The food at Castillo de Jagua was just as I remembered it. Delicioso!! My new friends and I had the baked chicken, lettuce and tomato sandwiches. By putting them in a press lined with aluminum foil, the bread is warmed, and the flavors all come together. As a girl and young woman, I loved going there with Dad both for the food and to try out my Spanish. Ordering my “pollo and platanos” was great for both my lips and my stomach. While I have ordered plantains in many restaurants, they have a special way of making them not taste greasy.

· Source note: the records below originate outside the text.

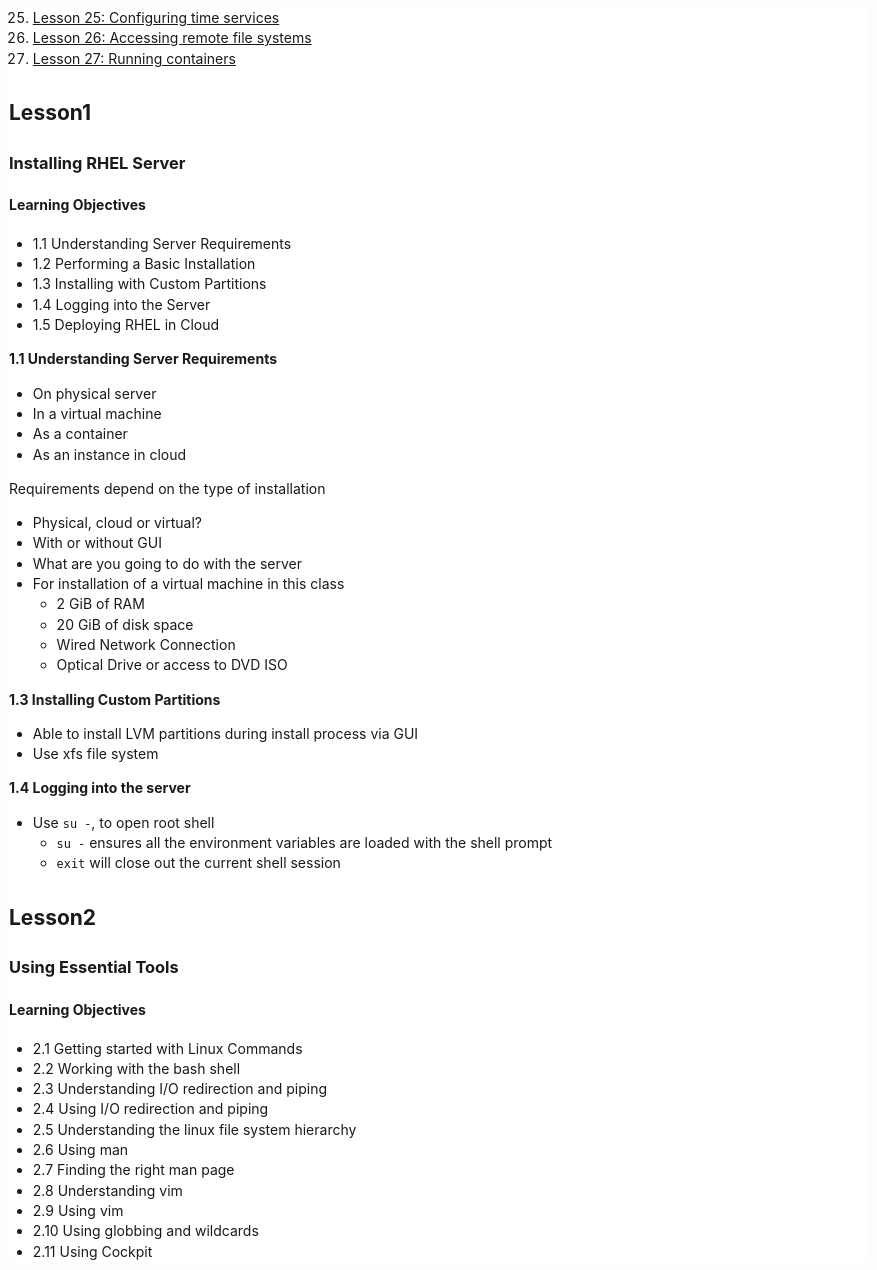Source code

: 25. [Lesson 25: Configuring time services](#lesson25)
26. [Lesson 26: Accessing remote file systems](#lesson26)
27. [Lesson 27: Running containers](#lesson27)

## Lesson1 

### Installing RHEL Server

#### Learning Objectives

* 1.1 Understanding Server Requirements 
* 1.2 Performing a Basic Installation
* 1.3 Installing with Custom Partitions
* 1.4 Logging into the Server
* 1.5 Deploying RHEL in Cloud

**1.1 Understanding Server Requirements** 

* On physical server 
* In a virtual machine 
* As a container
* As an instance in cloud

Requirements depend on the type of installation

* Physical, cloud or virtual?
* With or without GUI
* What are you going to do with the server 
* For installation of a virtual machine in this class
  * 2 GiB of RAM
  * 20 GiB of disk space
  * Wired Network Connection
  * Optical Drive or access to DVD ISO


**1.3 Installing Custom Partitions** 

* Able to install LVM partitions during install process via GUI
* Use xfs file system  

**1.4 Logging into the server** 

* Use `su -`, to open root shell
  * `su -` ensures all the environment variables are loaded with the shell prompt 
  * `exit` will close out the current shell session 

## Lesson2

### Using Essential Tools

#### Learning Objectives 

* 2.1 Getting started with Linux Commands
* 2.2 Working with the bash shell
* 2.3 Understanding I/O redirection and piping
* 2.4 Using I/O redirection and piping
* 2.5 Understanding the linux file system hierarchy
* 2.6 Using man
* 2.7 Finding the right man page
* 2.8 Understanding vim
* 2.9 Using vim
* 2.10 Using globbing and wildcards
* 2.11 Using Cockpit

After a lovely lunch sharing great food, stories, and favorite recipes, Michael and I said our goodbyes to our lunch guests, and crossed the street to visit Economy Candy. That’s the candy store where Dad and I would buy chocolate covered marble halvah, chocolate covered graham crackers, chocolate covered orange peel, and old fashioned candies. It was great to go back there, and see it packed with visitors speaking different languages. That’s what I love about the Lower East Side. It has always been a melting pot of diverse cultures living side by side.

For those who have never tried halvah, it is a confection that dates back to at least the 13th century, made from crushed sesame seeds, honey or sugar syrup, vanilla, and sometimes nuts or chocolate are added. I made a beeline for the halvah and had so many choices: vanilla, marble, chocolate & nut covered, and chocolate marble. I bought a big slab of the chocolate coated marble kind. Then I checked out the counter and saw that they had my chocolate covered grahams. I could buy them in dark chocolate and milk chocolate. So I bought them both to compare. Previously I only sampled the milk chocolate one.

Michael had an interest in some of their tin reproduction signs. He purchased one showing a vintage Corvette for one of his clients. I also loved checking out the nostalgic tin cigar boxes, tin banks, etc.

After we bought our candies and headed to the car, I spotted The Children’s Magical Community Garden at Stanton and Norfolk Streets. Now, most community gardens I have visited have vegetables and flowers. But, this one had chickens! I couldn’t believe it. There in the middle of the Lower East Side is a community garden with a chicken coop. We were invited inside the gate by a lovely family volunteering there. By taking shifts feeding and taking care of the chickens, volunteers can keep the eggs the hens lay.

We were allowed to go into the coop and check out all the varieties of the chickens. They were all so unique, with different feather colors and patterns. My favorite was the little one they called “Speedy.” It was an Ameraucana hen, a breed that lays blue eggs. The volunteers named it Speedy since the other larger birds taunt it, so it has to be quick to escape injury. While Speedy’s eggs are blue, the rest of the hens lay brown eggs.

These chickens usually live on Randall’s Island, but with winter weather, getting out there can be difficult. So, this community garden has allowed them to be “snow birds” on the Lower East Side. They will be returned to their home in May. But, since the community now likes having chickens there, they are considering buying some of their own. I hope to go back to this garden later this summer. They had a sign posted that they have a “pizza garden” with all veggie toppings you would want on a pizza including peppers, eggplant, tomatoes. And, since our company, LilChefs.com Special Events offers award-winning Pizza Making Parties; I’ve got to check out it out.

Michael and I found our car, and savored dark chocolate grahams while driving back to Long Island. Wow, they were so delicious. I especially loved how thick the cookie part was. And the chocolate coating had just the right flavor. Dark chocolate can taste a little bitter since it has less sugar and more flavonoids.  But this one’s a keeper.

This was an amazing day of surprises. Both of the gastronomic variety and those that fill the soul!! While I so wish my Dad was there to enjoy the day with us, I know he was responsible for directing me around his beloved Lower East Side stomping grounds.

Postscript: Last night we finished the last portion of our chocolate layered halvah (we ate small squares for four evenings). Our little chunks of heaven are now gone, but will be lovingly remembered!